On Playa La Ropa, the town’s most popular beach, small children dig their toes into the sand at the edge of a tall chain-link fence and gaze at three large crocodiles resting on the banks of an estuary. The fence is in poor condition and has huge gaps in it. Staff at nearby restaurants say the crocodiles, native creatures that live on turtles and fish, aren’t dangerous.

“They get enough to eat; they’re full,” said Carlos Gutierrez, a manager at the nearby Restaurant-Bar Cocodrilos. Zihuatanejo’s small bay, forested hills and long, palm-lined sandy beaches had been attracting adventurous travelers for many decades when Fonatur, the Mexican government tourist agency, decided with the help of World Bank economists to make a nearby coconut plantation into the high-rise resort of Ixtapa in the early 1970s. “This place used to be a dusty little fishing town with dirt streets,” said Edith Soberanis, a shop owner who grew up in Zihuatanejo.

All these years later, Ixtapa is still the place to go for the discos and luxurious resorts. Big-name hotels loom over its beaches, and its shops and restaurants offer American prices. Zihuatanejo, a few miles down the coast, also has the T-shirt stands, parasailing operators, and other trappings of beach resorts the world over. Restaurants line its beaches. But it has retained its identity as a town, and while it does have some luxury hotels on its hills, it also has many dozens of low-cost, family-run hotels and restaurants. Many of its visitors are Mexicans.

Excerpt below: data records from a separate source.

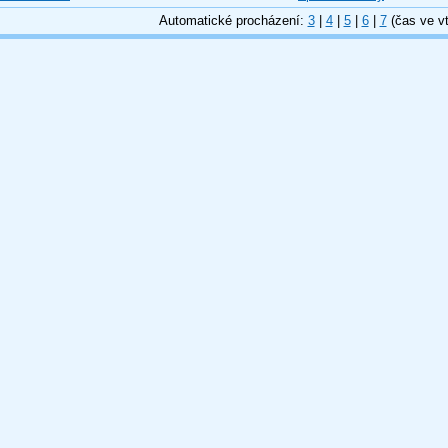
Automatické procházení:
3
|
4
|
5
|
6
|
7
(čas ve vt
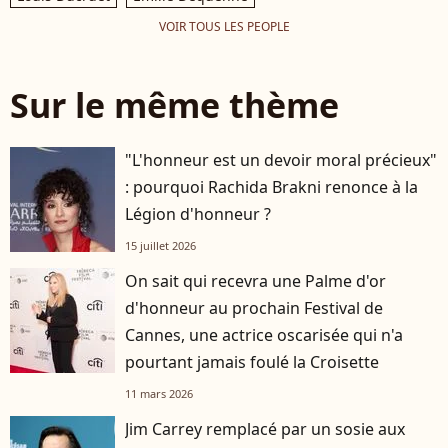
VOIR TOUS LES PEOPLE
Sur le même thème
"L'honneur est un devoir moral précieux"
: pourquoi Rachida Brakni renonce à la
Légion d'honneur ?
15 juillet 2026
On sait qui recevra une Palme d'or
d'honneur au prochain Festival de
Cannes, une actrice oscarisée qui n'a
pourtant jamais foulé la Croisette
11 mars 2026
Jim Carrey remplacé par un sosie aux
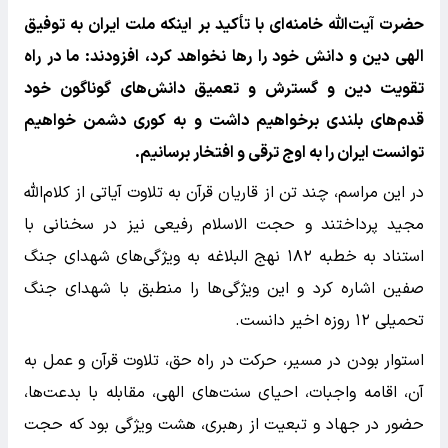
حضرت آیت‌الله خامنه‌ای با تأکید بر اینکه ملت ایران به توفیق
الهی دین و دانش خود را رها نخواهد کرد، افزودند: ما در راه
تقویت دین و گسترش و تعمیق دانش‌های گوناگون خود
قدم‌های بلندی برخواهیم داشت و به کوری دشمن خواهیم
توانست ایران را به اوج ترقی و افتخار برسانیم.
در این مراسم، چند تن از قاریان قرآن به تلاوت آیاتی از کلام‌الله
مجید پرداختند و حجت الاسلام رفیعی نیز در سخنانی با
استناد به خطبه ۱۸۲ نهج البلاغه به ویژگی‌های شهدای جنگ
صفین اشاره کرد و این ویژگی‌ها را منطبق با شهدای جنگ
تحمیلی ۱۲ روزه اخیر دانست.
استوار بودن در مسیر، حرکت در راه حق، تلاوت قرآن و عمل به
آن، اقامه واجبات، احیای سنت‌های الهی، مقابله با بدعت‌ها،
حضور در جهاد و تبعیت از رهبری، هشت ویژگی بود که حجت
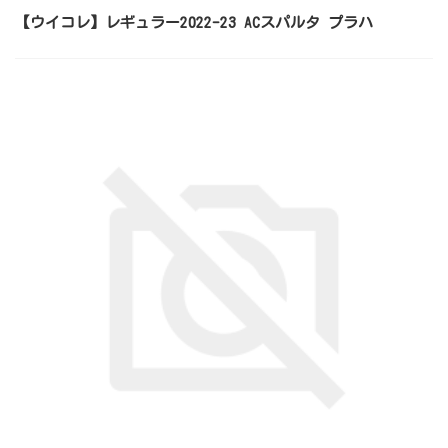
【ウイコレ】レギュラー2022-23 ACスパルタ プラハ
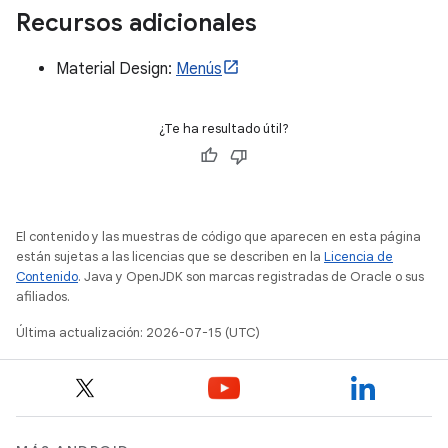
Recursos adicionales
Material Design:
Menús
¿Te ha resultado útil?
El contenido y las muestras de código que aparecen en esta página
están sujetas a las licencias que se describen en la
Licencia de
Contenido
. Java y OpenJDK son marcas registradas de Oracle o sus
afiliados.
Última actualización: 2026-07-15 (UTC)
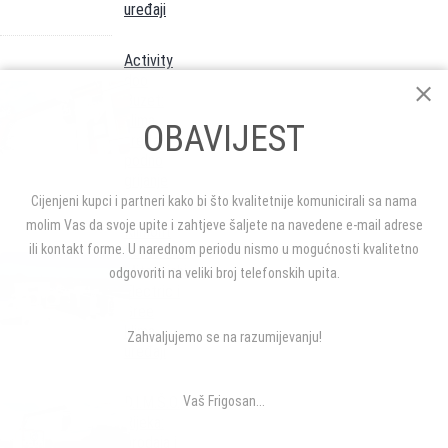
uređaji
Activity
doo
Buzet:
klima
OBAVIJEST
uređaji,
podno
grijanje
Cijenjeni kupci i partneri kako bi što kvalitetnije komunicirali sa nama
molim Vas da svoje upite i zahtjeve šaljete na navedene e-mail adrese
Klimont
ili kontakt forme. U narednom periodu nismo u mogućnosti kvalitetno
Dubrovnik:
Mitsubishi
odgovoriti na veliki broj telefonskih upita.
Electric i
Gree
klima
Zahvaljujemo se na razumijevanju!
uređaji
D.I.M.Š.O.
Vaš Frigosan...
Rijeka:
prodaja i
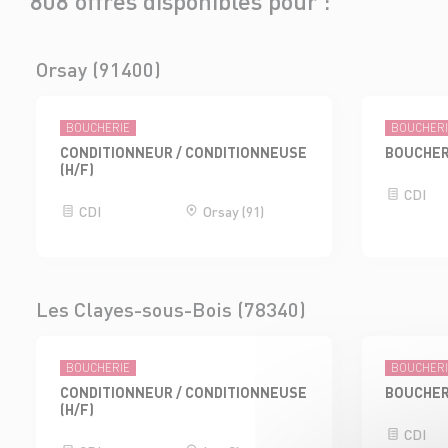
808 offres disponibles pour :
Orsay (91400)
BOUCHERIE
BOUCHER
CONDITIONNEUR / CONDITIONNEUSE
BOUCHER
(H/F)
CDI
CDI
Orsay (91)
Les Clayes-sous-Bois (78340)
BOUCHERIE
BOUCHER
CONDITIONNEUR / CONDITIONNEUSE
BOUCHER
(H/F)
CDI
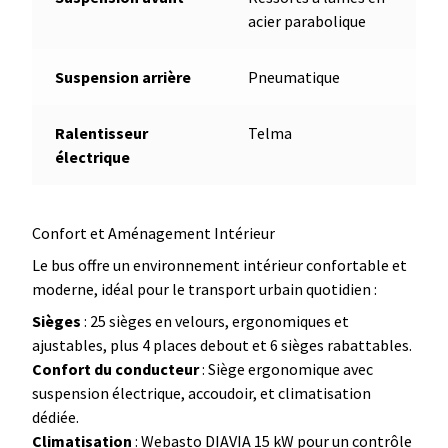
acier parabolique
Suspension arrière
Pneumatique
Ralentisseur
Telma
électrique
Confort et Aménagement Intérieur
Le bus offre un environnement intérieur confortable et
moderne, idéal pour le transport urbain quotidien :
Sièges
: 25 sièges en velours, ergonomiques et
ajustables, plus 4 places debout et 6 sièges rabattables.
Confort du conducteur
: Siège ergonomique avec
suspension électrique, accoudoir, et climatisation
dédiée.
Climatisation
: Webasto DIAVIA 15 kW pour un contrôle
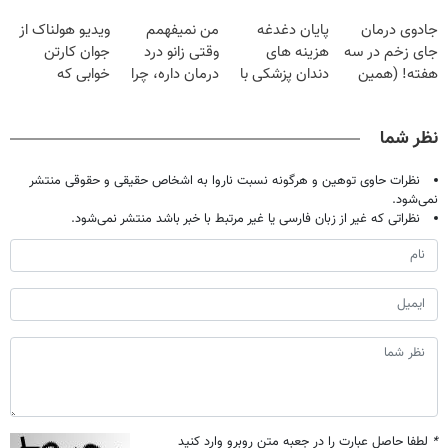
گیاهی
کنی؟ (◂فیلم +
فقط با ۲۵
جادوی درمان
پایان دغدغه
من نمیفهمم
ویدیو هولناک از
◂پرسش‌نامه)
میلیون تومان!!!
جای زخم در سه
هزینه های
وقتی زانو درد
جوان کارتن
هفته! (همین
دندان پزشکی با
درمان داره، چرا
خوابی که
حالا رایگان
پک سفید کننده
دردش رو داری
میلیاردر شد.
صحبت کنید)
خانگی
تحمل میکنی؟❗
آموزش رایگان
نظر شما
نظرات حاوی توهین و هرگونه نسبت ناروا به اشخاص حقیقی و حقوقی منتشر
نمی‌شود.
نظراتی که غیر از زبان فارسی یا غیر مرتبط با خبر باشد منتشر نمی‌شود.
*
لطفا حاصل عبارت را در جعبه متن روبرو وارد کنید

“This is still a village; the people still have their sovereignty,” said Laura Kelly, an American who is married to a Mexican and has lived in Barre de Potosi for more than a decade. Kelly is leading a local charge to plan for development. She would like to see her town retain its traditional economy, and have no more than 50 percent of its revenues come from tourism.

“We have to protect the physical ecology and the cultural ecology of this place,” said Kelly. “If we don’t do this, somebody is going to come from outside and do it for us.”